I have hade several "cheapie" routers over the years, and I have a good collection of 1/4 inch Trend cutters

I am looking to buy a "good" router and have homed in on the Dewalt 621 and 615 models which seem fairly similar

I also like the look of the Dewalt 625..though it is probably too heavy for a lot of the work I do, eg small cabinet making

Any advice please

laurie


----------



## xplorx4 (Dec 1, 2008)

Greetings Laurie and welcome to the router forum.


----------



## Mark (Aug 4, 2004)

Welcome


----------



## Twill57 (Jun 8, 2009)

Laurie:
First welcome to the forum.
Second, it is my opinion that if I were limited to one router, it would be the DW 621. Plenty of power, variable speed, smooth plunge action, acceptable dust control and a decent collet system. The router does need a round base, something like what Pat Warner makes.
I have no experience with the 615. I believe the 615 is the smaller brother of the 621 (and the 625 is the big brother) with not as much horse power and a smaller frame.


----------



## Bob N (Oct 12, 2004)

Hi Laurie and welcome to the Router Forums. We are glad to have you join us.

I personally have the Dewalt 618 3 base unit and have been very happy with it. At 2 1/4 HP and all the same features of the other models, it can take on about any job I have thrown at it with power to spare. Best advice is to go to the store and handle them and see what fits your hands best. Good luck on selecting the make and model that suits your needs.


----------



## Mike (Nov 22, 2004)

Good advice Bob. Nothing like operating the controls and hefting the router to help with the decision.
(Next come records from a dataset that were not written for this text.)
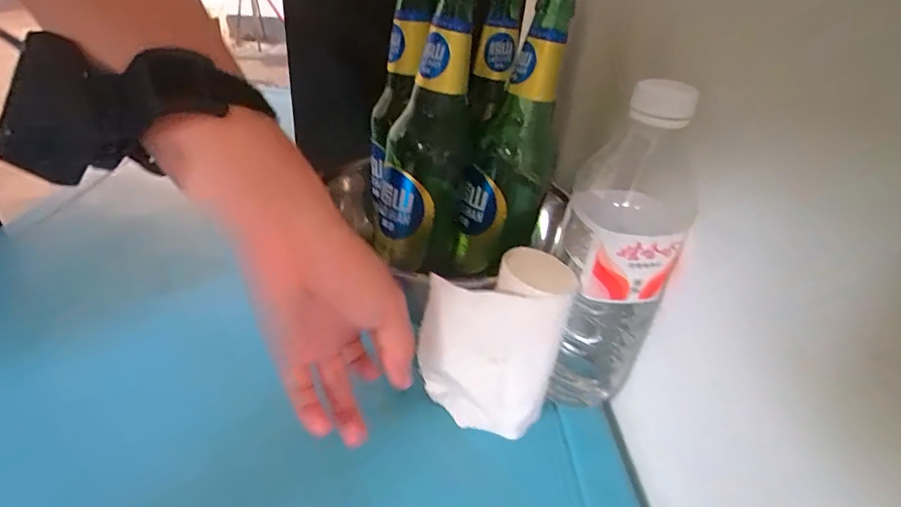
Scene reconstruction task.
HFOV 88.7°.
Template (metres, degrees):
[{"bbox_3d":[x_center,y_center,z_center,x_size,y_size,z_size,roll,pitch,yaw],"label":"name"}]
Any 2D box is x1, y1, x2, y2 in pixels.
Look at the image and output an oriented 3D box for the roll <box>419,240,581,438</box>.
[{"bbox_3d":[0.027,0.063,0.312,0.088,0.125,0.048,6,33,2],"label":"roll"}]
PS: Laurie, if your heart is not set on a DeWalt please compare the many other brands the same way. You may prefer the way another feels in your hands.


----------



## Mike Wingate (Apr 26, 2009)

I have just bought a DW625 to hang under a table. I have an Elu Mof 177e (just like the DW}, a smaller Elu 96 and a small Bosch POF 52, as well as a Dremel in a routerbase. They are all used.


----------



## dustmaker (May 18, 2009)

Hi Laurie and welcome.

I have the DW625 and it is a very good router. However, if you are going to use this router under the table and most of your collection is 1/4" shaft, I should warn you that the 625 is a bit height challenged. With a 3/8" router plate I lose about a half an inch. Most of my 1/4" bits (I only have a few) cannot be used safely in the 625 without a collet extender...they simply cannot be raised high enough when inserted properly in the collet. I am not sure about the other DeWalt routers you mentioned as I have never used them; the 625 is not a problem freehand with 1/4" bits. Any reason you are fixated on DeWalt? There are other good brands too! I am sure you will get plenty of advice here.


----------



## Mike Wingate (Apr 26, 2009)

I am using my DW625e under a table in a Jessem lift. I have removed the plastic base plate and saved a few mm. I have had no problem with short bits in my 625e.


----------